A little more than a year ago, I tossed around the idea to my husband that I wanted to expand my IT knowledge a little more; I wanted to learn HTML and see what’s involved in setting up websites and such. He said, “Go for it”. Before I did, I checked in with Desmond, who managed several sites outside of his regular job. I ran a bunch of my ideas past him. He agreed, said it was all doable, and said I could go to him with whatever questions I would have.

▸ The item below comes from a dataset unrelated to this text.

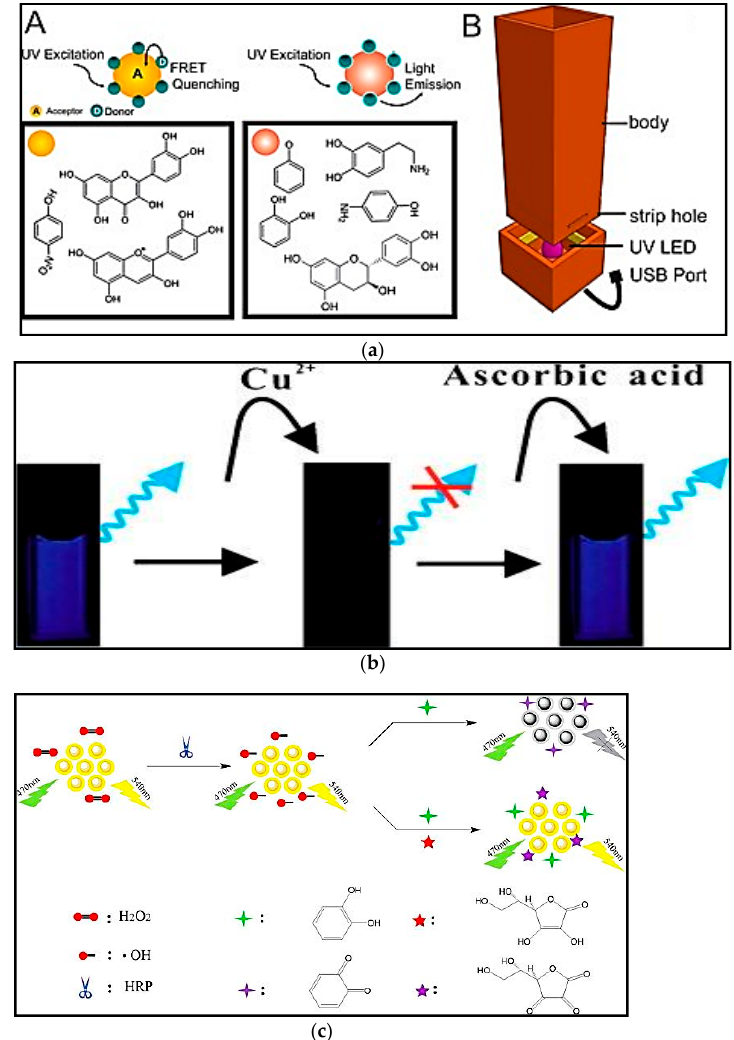
Figure 3. ( a ) Illustrative representation of the fluorescence quenching of Quantum Dots in the existence of an analyte by the FRET phenomenon. ( A ) Phenolic mixtures susceptible of producing GQDs quenching and those can’t produce it are denoted with a yellow and red circle, respectively. ( B ) 3D-printed apparatus with its different segments; ( b ) Schematic drawing of the sensing procedure for AA based on GQD-Cu 2+ probe; ( c ) Schematic illustration of the process for Ascorbic acid recognition. Reprinted with permission from [71,72,74], respectively.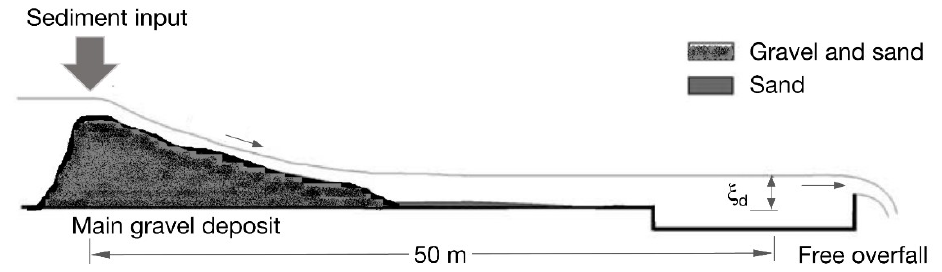
Figure 12. Flume set up for St. Anthony Falls Laboratory (SAFL) downstream fining experiments [15]. Table 4. Parameters for SAFL Downstream Fining Experiments; where: q w —water discharge, q s —sediment discharge, ξ d —downstream water depth, S 0 —flume slope, fs—sand fraction [15]. Exp. q w (m 2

I valued his opinion. He was one of my best friends. By now, you are noticing my use of past tense. A year ago today, Desmond passed on. It was through an incredible series of what I will call coincidences that I happened to be several hundred miles from my home and was in Philly for a few hours, that he left a list of people for his family to contact should he not be able to do it himself, and that I was on that list. I am honored that he thought as highly of me as I thought of him to include me on that list. I am forever grateful that his girlfriend called me when she did, that I was able to see him at the hospital and talk to him, even if he may not have heard me or knew I was there. Later, I knew when he passed before I got the phone call.
I will not even try to equate my grief with that of his family. My heart hurts for his family’s grief. I am a very introverted person; I can count on my hand my close friends. There is a big hole there now. Desmond and I had the same sense of juvenile humor, so many,”that’s what she said’s”. We would talk operating systems and network technology. Although he was a devout Catholic, we spoke at great length about the Bible, the Hebrews, and the Book of Mormon. We talked current events, world news, and history. We talked about food, recipes and restaurants to try. If I hear Real McCoy or Stevie B, I burst out with laughter, we always joked about his love of Dance music. I can’t put a number on the amount of times this year I’ve thought about sharing something on his Facebook page for him.
There is not a day that goes by that he doesn’t cross my mind. Since then, I’ve had to put my big girl pants on and go on. As I fumble through learning this WordPress stuff and photo-editing, I am always tempted to text him. This was his realm. So many times, this all seems too hard and I want to throw in the towel, go back to what I know. But I can’t. I just can’t. I am still here. It would be a waste for me not to try and grow a little more each day. I still laugh at corny things, although I mostly laugh alone. I complete other people’s statements with “That’s what she said”, but it’s said in my head, not aloud.
Desmond, I feel my son has a guardian angel watching over him. We will hang out again one day and you can rib me about how long it took me to figure out how to attach media in WordPress, why did I let so many funny moments pass without acknowledging them, and how ironic it is that I’ve had to take the advice I used to give to the temps, to “just Google everything” before asking someone. I’m not a quitter; I’ll keep going. I am still here.